Message sharing and POFile statistics

Bug #373269 reported by Jeroen T. Vermeulen
34
This bug affects 5 people
Affects Status Importance Assigned to Milestone
Launchpad itself
Triaged
High
Unassigned
Ubuntu Translations
New
Undecided
Unassigned

Bug Description

Since message sharing has rolled out, the POFile statistics update script performs a lot more corrections. So the "live updates" of the statistics must be missing a case.

I would guess that this is because of the way sharing affects multiple POFiles for the same language but in sharing POTemplates. If you translate a previously untranslated message, and the new translation is shared, then all those POFiles will have their statistics affected. Other nasty little cases will pop up with diverging messages, suggestions, and so on.

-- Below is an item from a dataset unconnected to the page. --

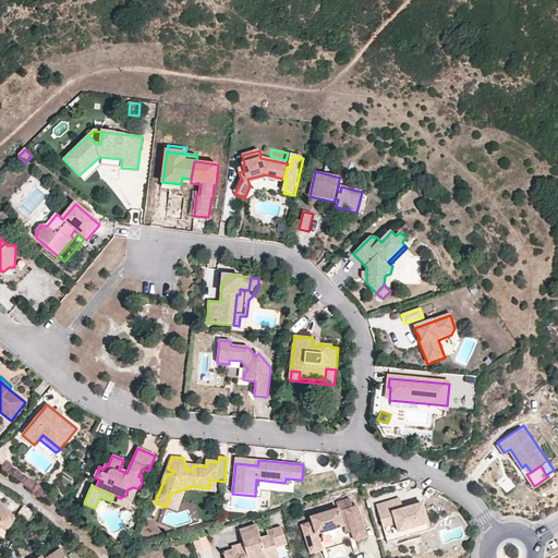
[(129,509),(137,488),(133,487),(128,489),(126,495),(120,498),(117,504),(129,509)]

This could be a pain to fix; it's potentially complex and we don't want it slowing things down. We may have to rely on a faster, more frequent offline mechanism.

Revision history for this message
Данило Шеган (danilo) wrote :

I believe we should decouple statistics update from "save" calls as well (when done from web UI; this bug happens with imports as well), as you suggest. That should be a good solution for overall web UI performance as well (where every save emits an updateStatistics call on a POFile).

Changed in rosetta:
importance: Undecided → High
status: New → Triaged
tags: added: message-sharing
Revision history for this message
Jeroen T. Vermeulen (jtv) wrote :
Download full text (3.2 KiB)

Some notes from some research I just did into this:

For decoupling the statistics updater from the translations/template updates, it's easier to pass on "POFiles that need updating" (where the statistics updater just updates those) than "POFiles or POTemplates that have been touched" (where the statistics updater first has to figure out which POFiles need updating).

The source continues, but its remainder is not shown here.